Toyota might have another stinky legal problem on its hands. A proposed class-action lawsuit filed in the US. District Court for the Southern District of Florida claims the automaker committed fraud by failing to properly address an HVAC problem that leaves Camry cabins in an unpleasantly scented state.
Condensation is the culprit in this issue, though the plaintiffs accuse Toyota of covering up the fact that it doesn’t have a solution.
The lawsuit, Javier Cardenas, et al. v. Toyota Motor Corporation, et al., was filed on July 12th and concerns Camrys of the 2012 to 2017 model year. CarComplaints uncovered the legal action.
According to plaintiff Javier Cardenas, who lives in Missouri but purchased a 2014 Camry when living in Florida, cranking the air conditioning in his car leads to a “funky, horrid, old smell.” Cardenas, who still owns the car, says passengers complain of a foul odor even when the A/C is off. A trip to a Missouri Toyota dealer resulted in a $300 quote for taking apart the instrument panel; instead, the plaintiff carried out the suggestions the dealer provided for mitigating the smell (opening the vents, periodically turning on the heater), to no avail.
The content of a follow-up call to Toyota isn’t mentioned in the lawsuit. Nor is it mentioned whether the second claimant, Kurt Kirton of Tennessee, has ever experienced such issues with his own 2015 Camry. Such is the nature of lawsuits.
Regardless, there have been issues with the Camry’s HVAC system, leading to several technical service bulletins (TSBs) over the years. As early as 1997, Toyota issued a TSB to eliminate musty odors that occured when the operator cranked cold A/C in a vehicle left sitting in a hot, humid environment for a period of time. The automaker blamed the odors on either a blocked evaporator housing drain pipe, or microbial growth in the evaporator.
A 2009 TSB informed dealers of a “newly designed evaporator sub-assembly … made available to decrease the potential for HVAC odor.” This bulletin was updated in 2011. Two years later, another TSB told technicians that the odors were “naturally occurring from the HVAC system and/or related environmental factors,” adding that “there is no way to eliminate these odors.” It also listed mitigation measures. The TSB was updated in 2015 to cover 2007 to 2015 model year Camrys and Camry Hybrids.

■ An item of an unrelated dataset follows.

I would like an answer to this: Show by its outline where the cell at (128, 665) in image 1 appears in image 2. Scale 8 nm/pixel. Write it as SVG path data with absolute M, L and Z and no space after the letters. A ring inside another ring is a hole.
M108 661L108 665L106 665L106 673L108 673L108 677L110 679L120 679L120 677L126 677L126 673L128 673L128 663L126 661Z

The two plaintiffs claim the source of the smell — suspected mold — poses potential harm to the vehicle’s occupants, and that the automaker covered this up by having dealers claim the odors were nothing unusual. They also claim they paid more than they would have, had they known of the HVAC system’s smell. Hence the fraud allegation.

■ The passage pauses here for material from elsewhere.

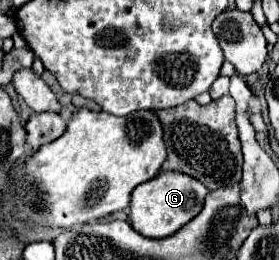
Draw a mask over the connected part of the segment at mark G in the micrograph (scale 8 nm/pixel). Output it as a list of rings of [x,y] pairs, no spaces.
[[[161,171],[151,181],[145,181],[133,189],[129,205],[131,207],[129,223],[143,237],[157,237],[157,239],[169,237],[183,225],[187,225],[195,215],[199,215],[199,211],[203,209],[205,195],[207,189],[197,179],[175,171]]]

“No reasonable consumer expects to purchase or lease a vehicle with a HVAC System Defect that exposes them to foul, noxious, and/or toxic odors, mold, and other contaminants,” the suit states.
It will be up to Toyota to prove that there was/is no risk to occupants from possible mold spores in the car’s vents, and that its communications with dealers and customers was above board.
This is not the first class-action lawsuit filed over the issue. Over the past few years, at least two suits have targeted Toyota for reeking A/C operation, while message boards are full of queries about how to eliminate such odors.